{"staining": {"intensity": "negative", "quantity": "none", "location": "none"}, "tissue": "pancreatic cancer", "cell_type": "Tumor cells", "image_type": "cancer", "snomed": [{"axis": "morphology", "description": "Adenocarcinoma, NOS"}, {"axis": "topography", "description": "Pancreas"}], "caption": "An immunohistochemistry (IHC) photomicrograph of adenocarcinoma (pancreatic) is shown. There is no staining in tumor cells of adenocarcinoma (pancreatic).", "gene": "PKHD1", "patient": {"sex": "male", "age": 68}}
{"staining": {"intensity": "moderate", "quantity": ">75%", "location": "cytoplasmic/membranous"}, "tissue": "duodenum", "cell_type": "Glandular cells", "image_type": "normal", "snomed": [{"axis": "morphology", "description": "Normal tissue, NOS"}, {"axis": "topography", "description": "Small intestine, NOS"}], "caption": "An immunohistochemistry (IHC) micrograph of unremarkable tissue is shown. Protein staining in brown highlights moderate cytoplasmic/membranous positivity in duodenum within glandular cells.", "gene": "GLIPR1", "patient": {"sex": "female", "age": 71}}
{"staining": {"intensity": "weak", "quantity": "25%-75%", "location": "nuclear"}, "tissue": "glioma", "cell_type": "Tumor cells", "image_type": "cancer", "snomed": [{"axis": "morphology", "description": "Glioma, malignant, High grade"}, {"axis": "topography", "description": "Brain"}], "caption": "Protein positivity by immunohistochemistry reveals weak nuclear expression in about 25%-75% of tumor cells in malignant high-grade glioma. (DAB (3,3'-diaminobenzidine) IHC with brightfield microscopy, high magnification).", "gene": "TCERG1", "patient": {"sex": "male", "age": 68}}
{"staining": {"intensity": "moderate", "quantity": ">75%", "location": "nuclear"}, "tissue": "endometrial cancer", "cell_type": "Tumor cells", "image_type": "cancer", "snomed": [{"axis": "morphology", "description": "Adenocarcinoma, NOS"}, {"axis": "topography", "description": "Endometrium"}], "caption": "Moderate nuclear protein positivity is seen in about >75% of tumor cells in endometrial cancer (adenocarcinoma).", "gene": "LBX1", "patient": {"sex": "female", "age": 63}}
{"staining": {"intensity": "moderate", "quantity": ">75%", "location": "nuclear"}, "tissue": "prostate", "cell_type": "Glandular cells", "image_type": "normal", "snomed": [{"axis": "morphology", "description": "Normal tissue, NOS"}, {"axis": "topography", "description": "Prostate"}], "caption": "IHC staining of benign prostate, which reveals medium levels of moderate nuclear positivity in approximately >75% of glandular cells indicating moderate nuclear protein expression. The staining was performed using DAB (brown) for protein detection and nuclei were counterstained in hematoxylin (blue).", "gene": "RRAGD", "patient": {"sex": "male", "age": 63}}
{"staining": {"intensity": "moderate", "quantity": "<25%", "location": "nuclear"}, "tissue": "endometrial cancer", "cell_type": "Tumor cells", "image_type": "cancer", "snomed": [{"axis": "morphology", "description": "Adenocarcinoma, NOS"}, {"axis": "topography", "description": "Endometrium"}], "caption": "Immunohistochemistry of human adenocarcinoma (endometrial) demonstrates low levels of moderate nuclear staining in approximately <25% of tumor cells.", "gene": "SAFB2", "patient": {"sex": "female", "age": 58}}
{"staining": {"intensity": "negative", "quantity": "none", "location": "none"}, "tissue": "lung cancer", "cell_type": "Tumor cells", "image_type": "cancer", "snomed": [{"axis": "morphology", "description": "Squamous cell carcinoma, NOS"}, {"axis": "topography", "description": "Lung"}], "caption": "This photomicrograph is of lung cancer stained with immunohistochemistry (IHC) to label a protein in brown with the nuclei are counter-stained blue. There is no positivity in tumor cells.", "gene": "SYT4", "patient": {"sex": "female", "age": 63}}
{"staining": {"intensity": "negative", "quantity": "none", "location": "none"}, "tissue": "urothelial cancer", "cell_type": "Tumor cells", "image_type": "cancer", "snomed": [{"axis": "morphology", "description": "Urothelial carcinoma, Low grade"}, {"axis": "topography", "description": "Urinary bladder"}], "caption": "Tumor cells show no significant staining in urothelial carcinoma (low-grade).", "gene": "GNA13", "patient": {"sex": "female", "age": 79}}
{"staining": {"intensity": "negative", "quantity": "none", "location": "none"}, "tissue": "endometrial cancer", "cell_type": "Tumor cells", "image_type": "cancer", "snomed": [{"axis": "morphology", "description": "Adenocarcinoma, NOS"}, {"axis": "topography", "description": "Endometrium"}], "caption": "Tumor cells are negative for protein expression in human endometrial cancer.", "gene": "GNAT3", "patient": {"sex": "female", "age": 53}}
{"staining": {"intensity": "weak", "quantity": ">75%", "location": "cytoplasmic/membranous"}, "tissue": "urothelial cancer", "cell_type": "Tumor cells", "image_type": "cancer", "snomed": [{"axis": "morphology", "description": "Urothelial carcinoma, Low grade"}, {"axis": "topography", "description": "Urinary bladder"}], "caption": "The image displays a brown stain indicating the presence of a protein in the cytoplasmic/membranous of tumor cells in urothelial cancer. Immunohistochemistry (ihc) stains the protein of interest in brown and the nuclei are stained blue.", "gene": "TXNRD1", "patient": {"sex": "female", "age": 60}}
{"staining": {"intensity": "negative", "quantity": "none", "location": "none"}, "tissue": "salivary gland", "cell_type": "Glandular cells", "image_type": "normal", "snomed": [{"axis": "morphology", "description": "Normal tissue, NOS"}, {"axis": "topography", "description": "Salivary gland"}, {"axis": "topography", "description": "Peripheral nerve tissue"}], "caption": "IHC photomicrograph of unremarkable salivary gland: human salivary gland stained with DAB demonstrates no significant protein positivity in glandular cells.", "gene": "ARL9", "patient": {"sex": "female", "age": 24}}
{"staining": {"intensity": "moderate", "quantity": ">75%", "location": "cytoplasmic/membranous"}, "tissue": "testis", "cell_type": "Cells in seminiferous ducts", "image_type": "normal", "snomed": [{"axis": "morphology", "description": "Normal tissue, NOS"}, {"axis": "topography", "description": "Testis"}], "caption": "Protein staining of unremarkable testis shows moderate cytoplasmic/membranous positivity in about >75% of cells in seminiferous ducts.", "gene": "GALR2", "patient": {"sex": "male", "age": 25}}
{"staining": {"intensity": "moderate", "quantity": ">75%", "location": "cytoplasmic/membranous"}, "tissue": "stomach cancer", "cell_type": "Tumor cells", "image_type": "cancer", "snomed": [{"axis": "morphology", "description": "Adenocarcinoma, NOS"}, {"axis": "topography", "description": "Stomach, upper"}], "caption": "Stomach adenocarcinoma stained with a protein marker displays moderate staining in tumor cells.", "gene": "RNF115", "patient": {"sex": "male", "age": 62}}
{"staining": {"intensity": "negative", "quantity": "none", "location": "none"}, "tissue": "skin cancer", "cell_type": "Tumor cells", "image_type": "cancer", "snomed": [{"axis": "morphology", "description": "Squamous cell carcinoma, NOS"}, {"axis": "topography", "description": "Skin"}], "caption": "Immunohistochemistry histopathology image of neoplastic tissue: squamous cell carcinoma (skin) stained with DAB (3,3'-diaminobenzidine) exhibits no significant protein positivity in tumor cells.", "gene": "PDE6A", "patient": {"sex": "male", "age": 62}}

» **Problem**: Please return all of the entries above, exactly and completely.

» **Solution for this problem**:
{"staining": {"intensity": "negative", "quantity": "none", "location": "none"}, "tissue": "pancreatic cancer", "cell_type": "Tumor cells", "image_type": "cancer", "snomed": [{"axis": "morphology", "description": "Adenocarcinoma, NOS"}, {"axis": "topography", "description": "Pancreas"}], "caption": "An immunohistochemistry (IHC) photomicrograph of adenocarcinoma (pancreatic) is shown. There is no staining in tumor cells of adenocarcinoma (pancreatic).", "gene": "PKHD1", "patient": {"sex": "male", "age": 68}}
{"staining": {"intensity": "moderate", "quantity": ">75%", "location": "cytoplasmic/membranous"}, "tissue": "duodenum", "cell_type": "Glandular cells", "image_type": "normal", "snomed": [{"axis": "morphology", "description": "Normal tissue, NOS"}, {"axis": "topography", "description": "Small intestine, NOS"}], "caption": "An immunohistochemistry (IHC) micrograph of unremarkable tissue is shown. Protein staining in brown highlights moderate cytoplasmic/membranous positivity in duodenum within glandular cells.", "gene": "GLIPR1", "patient": {"sex": "female", "age": 71}}
{"staining": {"intensity": "weak", "quantity": "25%-75%", "location": "nuclear"}, "tissue": "glioma", "cell_type": "Tumor cells", "image_type": "cancer", "snomed": [{"axis": "morphology", "description": "Glioma, malignant, High grade"}, {"axis": "topography", "description": "Brain"}], "caption": "Protein positivity by immunohistochemistry reveals weak nuclear expression in about 25%-75% of tumor cells in malignant high-grade glioma. (DAB (3,3'-diaminobenzidine) IHC with brightfield microscopy, high magnification).", "gene": "TCERG1", "patient": {"sex": "male", "age": 68}}
{"staining": {"intensity": "moderate", "quantity": ">75%", "location": "nuclear"}, "tissue": "endometrial cancer", "cell_type": "Tumor cells", "image_type": "cancer", "snomed": [{"axis": "morphology", "description": "Adenocarcinoma, NOS"}, {"axis": "topography", "description": "Endometrium"}], "caption": "Moderate nuclear protein positivity is seen in about >75% of tumor cells in endometrial cancer (adenocarcinoma).", "gene": "LBX1", "patient": {"sex": "female", "age": 63}}
{"staining": {"intensity": "moderate", "quantity": ">75%", "location": "nuclear"}, "tissue": "prostate", "cell_type": "Glandular cells", "image_type": "normal", "snomed": [{"axis": "morphology", "description": "Normal tissue, NOS"}, {"axis": "topography", "description": "Prostate"}], "caption": "IHC staining of benign prostate, which reveals medium levels of moderate nuclear positivity in approximately >75% of glandular cells indicating moderate nuclear protein expression. The staining was performed using DAB (brown) for protein detection and nuclei were counterstained in hematoxylin (blue).", "gene": "RRAGD", "patient": {"sex": "male", "age": 63}}
{"staining": {"intensity": "moderate", "quantity": "<25%", "location": "nuclear"}, "tissue": "endometrial cancer", "cell_type": "Tumor cells", "image_type": "cancer", "snomed": [{"axis": "morphology", "description": "Adenocarcinoma, NOS"}, {"axis": "topography", "description": "Endometrium"}], "caption": "Immunohistochemistry of human adenocarcinoma (endometrial) demonstrates low levels of moderate nuclear staining in approximately <25% of tumor cells.", "gene": "SAFB2", "patient": {"sex": "female", "age": 58}}
{"staining": {"intensity": "negative", "quantity": "none", "location": "none"}, "tissue": "lung cancer", "cell_type": "Tumor cells", "image_type": "cancer", "snomed": [{"axis": "morphology", "description": "Squamous cell carcinoma, NOS"}, {"axis": "topography", "description": "Lung"}], "caption": "This photomicrograph is of lung cancer stained with immunohistochemistry (IHC) to label a protein in brown with the nuclei are counter-stained blue. There is no positivity in tumor cells.", "gene": "SYT4", "patient": {"sex": "female", "age": 63}}
{"staining": {"intensity": "negative", "quantity": "none", "location": "none"}, "tissue": "urothelial cancer", "cell_type": "Tumor cells", "image_type": "cancer", "snomed": [{"axis": "morphology", "description": "Urothelial carcinoma, Low grade"}, {"axis": "topography", "description": "Urinary bladder"}], "caption": "Tumor cells show no significant staining in urothelial carcinoma (low-grade).", "gene": "GNA13", "patient": {"sex": "female", "age": 79}}
{"staining": {"intensity": "negative", "quantity": "none", "location": "none"}, "tissue": "endometrial cancer", "cell_type": "Tumor cells", "image_type": "cancer", "snomed": [{"axis": "morphology", "description": "Adenocarcinoma, NOS"}, {"axis": "topography", "description": "Endometrium"}], "caption": "Tumor cells are negative for protein expression in human endometrial cancer.", "gene": "GNAT3", "patient": {"sex": "female", "age": 53}}
{"staining": {"intensity": "weak", "quantity": ">75%", "location": "cytoplasmic/membranous"}, "tissue": "urothelial cancer", "cell_type": "Tumor cells", "image_type": "cancer", "snomed": [{"axis": "morphology", "description": "Urothelial carcinoma, Low grade"}, {"axis": "topography", "description": "Urinary bladder"}], "caption": "The image displays a brown stain indicating the presence of a protein in the cytoplasmic/membranous of tumor cells in urothelial cancer. Immunohistochemistry (ihc) stains the protein of interest in brown and the nuclei are stained blue.", "gene": "TXNRD1", "patient": {"sex": "female", "age": 60}}
{"staining": {"intensity": "negative", "quantity": "none", "location": "none"}, "tissue": "salivary gland", "cell_type": "Glandular cells", "image_type": "normal", "snomed": [{"axis": "morphology", "description": "Normal tissue, NOS"}, {"axis": "topography", "description": "Salivary gland"}, {"axis": "topography", "description": "Peripheral nerve tissue"}], "caption": "IHC photomicrograph of unremarkable salivary gland: human salivary gland stained with DAB demonstrates no significant protein positivity in glandular cells.", "gene": "ARL9", "patient": {"sex": "female", "age": 24}}
{"staining": {"intensity": "moderate", "quantity": ">75%", "location": "cytoplasmic/membranous"}, "tissue": "testis", "cell_type": "Cells in seminiferous ducts", "image_type": "normal", "snomed": [{"axis": "morphology", "description": "Normal tissue, NOS"}, {"axis": "topography", "description": "Testis"}], "caption": "Protein staining of unremarkable testis shows moderate cytoplasmic/membranous positivity in about >75% of cells in seminiferous ducts.", "gene": "GALR2", "patient": {"sex": "male", "age": 25}}
{"staining": {"intensity": "moderate", "quantity": ">75%", "location": "cytoplasmic/membranous"}, "tissue": "stomach cancer", "cell_type": "Tumor cells", "image_type": "cancer", "snomed": [{"axis": "morphology", "description": "Adenocarcinoma, NOS"}, {"axis": "topography", "description": "Stomach, upper"}], "caption": "Stomach adenocarcinoma stained with a protein marker displays moderate staining in tumor cells.", "gene": "RNF115", "patient": {"sex": "male", "age": 62}}
{"staining": {"intensity": "negative", "quantity": "none", "location": "none"}, "tissue": "skin cancer", "cell_type": "Tumor cells", "image_type": "cancer", "snomed": [{"axis": "morphology", "description": "Squamous cell carcinoma, NOS"}, {"axis": "topography", "description": "Skin"}], "caption": "Immunohistochemistry histopathology image of neoplastic tissue: squamous cell carcinoma (skin) stained with DAB (3,3'-diaminobenzidine) exhibits no significant protein positivity in tumor cells.", "gene": "PDE6A", "patient": {"sex": "male", "age": 62}}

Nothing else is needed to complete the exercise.